All McGrue had to do was grab them and deliver them to a specified location if the other people who were tracking them failed. Do that and his mother’s lodgings would be secure for the next thirty-six months. He wasn’t too happy about the idea of delivering children into the clutches of a man who had to be up to no good, but what happened to them after he had done his job wasn’t his problem, he reasoned, dismissing any feelings of guilt that might have been bubbling under the surface. No, it was just another job to be done. A conscience wasn’t something you needed as a bounty hunter – he’d leave the agonising about right and wrong to priests and philosophers. However, he hoped that when he found them they wouldn’t put up a fight. He didn’t want to hurt them, but if he needed to then he would. He wouldn’t hesitate for a second.
Seven
Number 64 Sea View Crescent was the second to last house in a narrow cul de sac that afforded a view of the sea only to those with access to an extension ladder and a pair of binoculars.
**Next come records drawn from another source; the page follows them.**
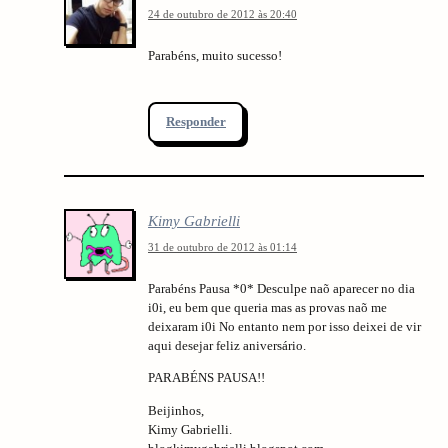
24 de outubro de 2012 às 20:40
Parabéns, muito sucesso!
Responder
Kimy Gabrielli
31 de outubro de 2012 às 01:14
Parabéns Pausa *0* Desculpe naõ aparecer no dia
i0i, eu bem que queria mas as provas naõ me
deixaram i0i No entanto nem por isso deixei de vir
aqui desejar feliz aniversário.
PARABÉNS PAUSA!!
Beijinhos,
Kimy Gabrielli.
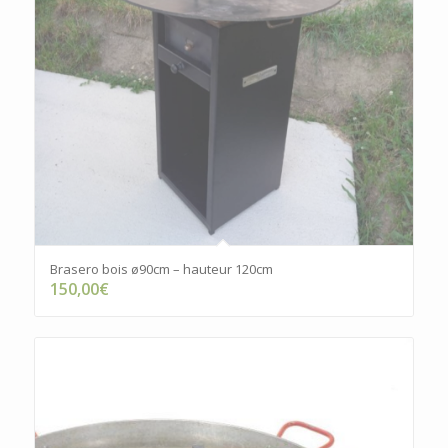
Brasero bois ø90cm – hauteur 120cm
150,00
€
Even though it was on the far side of the green, Ziggy’s house was almost identical to Colm’s: an uninspiring, faded-yellow, semi-detached home with a narrow strip of grass in the front. All the houses on the estate – and there were hundreds – were yellow and practically indistinguishable from one another, which made it difficult for any visitors to find the house they were looking for, especially since local vandals had taken to twisting the road signs until they pointed in the wrong direction. Pizza delivery men and women could often be seen driving aimlessly around the roads of the Riverwood estate with a haunted look in their eyes and rapidly cooling pizzas in the back of their cars.